Who are we now? Organizational scandal and identity work in the world of finance
by Johanne Grant
This dissertation investigates internal processes of organizational scandal from an identity perspective. Scandal is seen to associate negative social evaluation to an organization as well as a high level of disruptive publicity. This confrontation of sudden negative perception of the organization may threaten organizational members’ collective understandings of “who they are”, thus affecting organizational identity. This dissertation is interested in examining how and in what way this threat affects the identity processes of organizational members on an organizational level, asking: How does organizational scandal affect organizational members’ identity processes?
This is investigated through an organizational ethnography taking place in Denmark’s largest bank, Danske Bank. Danske Bank was involved in what is assumed to be the world’s largest case of money laundering. This developed into a scandal for the organization from 2018 to 2019, where I was already present in the organization as an industrial PhD student.
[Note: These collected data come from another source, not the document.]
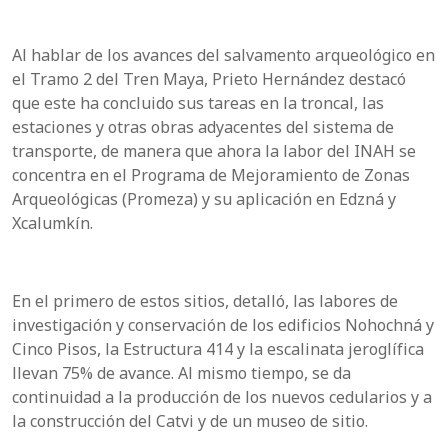
Al hablar de los avances del salvamento arqueológico en
el Tramo 2 del Tren Maya, Prieto Hernández destacó
que este ha concluido sus tareas en la troncal, las
estaciones y otras obras adyacentes del sistema de
transporte, de manera que ahora la labor del INAH se
concentra en el Programa de Mejoramiento de Zonas
Arqueológicas (Promeza) y su aplicación en Edzná y
Xcalumkín.
En el primero de estos sitios, detalló, las labores de
investigación y conservación de los edificios Nohochná y
Cinco Pisos, la Estructura 414 y la escalinata jeroglífica
llevan 75% de avance. Al mismo tiempo, se da
continuidad a la producción de los nuevos cedularios y a
la construcción del Catvi y de un museo de sitio.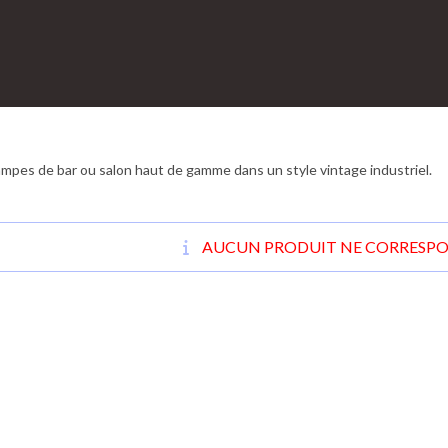
mpes de bar ou salon haut de gamme dans un style vintage industriel.
AUCUN PRODUIT NE CORRESPON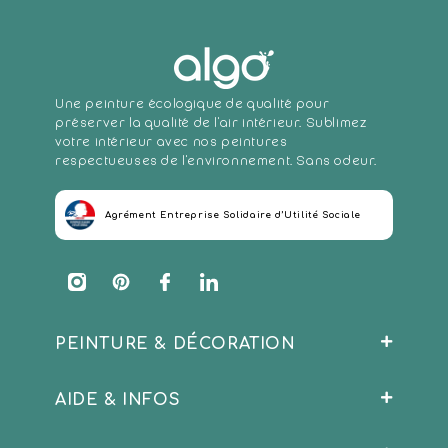
Une peinture écologique de qualité pour
préserver la qualité de l'air intérieur. Sublimez
votre intérieur avec nos peintures
respectueuses de l'environnement. Sans odeur.
Agrément Entreprise Solidaire d’Utilité Sociale
Instagram
Pinterest
Facebook
Translation
missing:
fr.general.social.links.linkedin
PEINTURE & DÉCORATION
AIDE & INFOS
Peinture Intérieure
Sous-couche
The development of the events presented the opportunity to study internal, identity-related processes during scandal as the events unfolded. This was done throughout a 2-year-long data collection process that included the use of mixed methods such as interviews, observations, and organizational documents. The study was based on a pragmatic stance to organizational ethnography. The industrial PhD setup and research design gave me the opportunity to be present in the organization and be part of the organizational members’ daily organizational lives. This allowed me to study organizational identities through the ongoing discursive and interactional processes whilst they occurred.
This led to findings proving how negative social evaluation from scandal was experienced by organizational members as persistent and related to the core of organizational characteristics, thus becoming “sticky” for organizational members. At the same time, managers were shown to prescribe emotional displays from employees related to shame that contradicted the employees’ emotional experiences of scandal, leaving the employees in an emotional dissonance. Employees held on to their own emotional experiences as ways to work on their preferred social identities, in this way perpetuating the emotional dissonance. Furthermore, threat from scandal was shown to be a flexible, discursive construct that developed alongside identity work over the course of the scandal. As a whole, the dissertation demonstrates how the identity processes from scandal worked in interaction with discursive threat construction and in contradictory ways: Scandal is interpreted as deeply related to organizational identity and rejected as related to organizational identity at the same time. This left organizational members with opposing constructs of organizational identity—and in a perpetuated tension from this.
These findings advance the current understanding of identity work during threat, arguing how organizational members will endure—and prefer—more pain and tension from identity threat than anticipated in existing literature. The organizational members construct organizational identities alongside discursive 10 constructions of threat in contradictory ways, which perpetuates tension for them—but allows them to work on multiple preferred organizational identities. Furthermore, organizational members are shown to engage in affirming, restructuring, and ambivalent identity responses to scandal. This adds to existing theory on identity responses to threat, since affirming and restructuring identity responses are shown to not be separate processes but work simultaneously and develop with influence from the level of media attention from scandal.